From the Nordic experimental scene, Fågelle embodies a raw collision between lyricism and sound outburst. His music blends folkloric passages, orchestral sound walls, electronic disturbances and primal voices.
After two critically acclaimed albums— Helvetesdagar ("Days of Hell", 2019) and Den svenska vlanger ("Swedish Fury", 2023) — Fågelle returns today with an ambitious new project, deeply rooted in his native region of Halland, in the southwest of Sweden. The album Bränn min jord ("Brûle ma terre") marks a geographical and artistic shift: an attentive listening to the forests and villages that have shaped it.
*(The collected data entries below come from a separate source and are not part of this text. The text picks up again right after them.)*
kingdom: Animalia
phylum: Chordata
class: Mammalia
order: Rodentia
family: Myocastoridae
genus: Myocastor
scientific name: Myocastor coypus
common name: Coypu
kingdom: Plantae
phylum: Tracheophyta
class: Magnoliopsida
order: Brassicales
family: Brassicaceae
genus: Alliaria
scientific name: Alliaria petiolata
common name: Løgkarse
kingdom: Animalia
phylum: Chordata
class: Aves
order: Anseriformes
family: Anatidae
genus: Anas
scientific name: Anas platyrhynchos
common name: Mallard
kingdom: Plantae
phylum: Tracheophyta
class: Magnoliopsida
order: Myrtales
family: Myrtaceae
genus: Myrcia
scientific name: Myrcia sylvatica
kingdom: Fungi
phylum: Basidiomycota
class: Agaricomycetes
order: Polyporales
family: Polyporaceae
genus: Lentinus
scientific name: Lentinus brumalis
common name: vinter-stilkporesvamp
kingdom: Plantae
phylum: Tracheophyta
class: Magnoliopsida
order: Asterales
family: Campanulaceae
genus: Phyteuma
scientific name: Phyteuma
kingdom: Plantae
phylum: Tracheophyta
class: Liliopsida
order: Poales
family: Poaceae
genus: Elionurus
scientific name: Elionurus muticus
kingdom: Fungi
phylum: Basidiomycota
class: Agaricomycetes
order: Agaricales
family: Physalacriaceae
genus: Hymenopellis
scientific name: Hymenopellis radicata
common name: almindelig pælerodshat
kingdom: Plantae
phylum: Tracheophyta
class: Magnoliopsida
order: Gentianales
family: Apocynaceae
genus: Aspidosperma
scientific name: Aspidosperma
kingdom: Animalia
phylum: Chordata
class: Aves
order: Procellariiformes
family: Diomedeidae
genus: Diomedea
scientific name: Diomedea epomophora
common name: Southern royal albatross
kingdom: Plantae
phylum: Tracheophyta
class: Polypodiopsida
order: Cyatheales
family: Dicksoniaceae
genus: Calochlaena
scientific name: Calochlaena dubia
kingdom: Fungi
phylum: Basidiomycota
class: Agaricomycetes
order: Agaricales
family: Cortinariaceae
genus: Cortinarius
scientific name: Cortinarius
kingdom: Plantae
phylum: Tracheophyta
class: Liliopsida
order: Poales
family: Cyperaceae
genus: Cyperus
Far from any nostalgia, it is a reappropriation of space and memory, transforming abandoned places into territories of creation.
On the sound level, the album is characterized by a dark, textured and immersive atmosphere – saturated guitars, brass, in situ sounds and raw voices. Both atmospheric and organic, it oscillates between light and darkness, desolation and tenderness. By integrating musicians, dancers and local life into the recordings, Fågelle reinvents the way music can depict and transform a landscape, creating a bridge between popular tradition and contemporary sound art. But the album goes beyond its territory to ask universal questions: how do places shape us? How does memory fit into the earth? And how the return – even painful – can become a way to fully inhabit the world.
Fågelle has given many concerts across Europe, in festivals and iconic venues such as Roadburn, Way Out West, la Kantine du Berghain, Petit Bain, among others.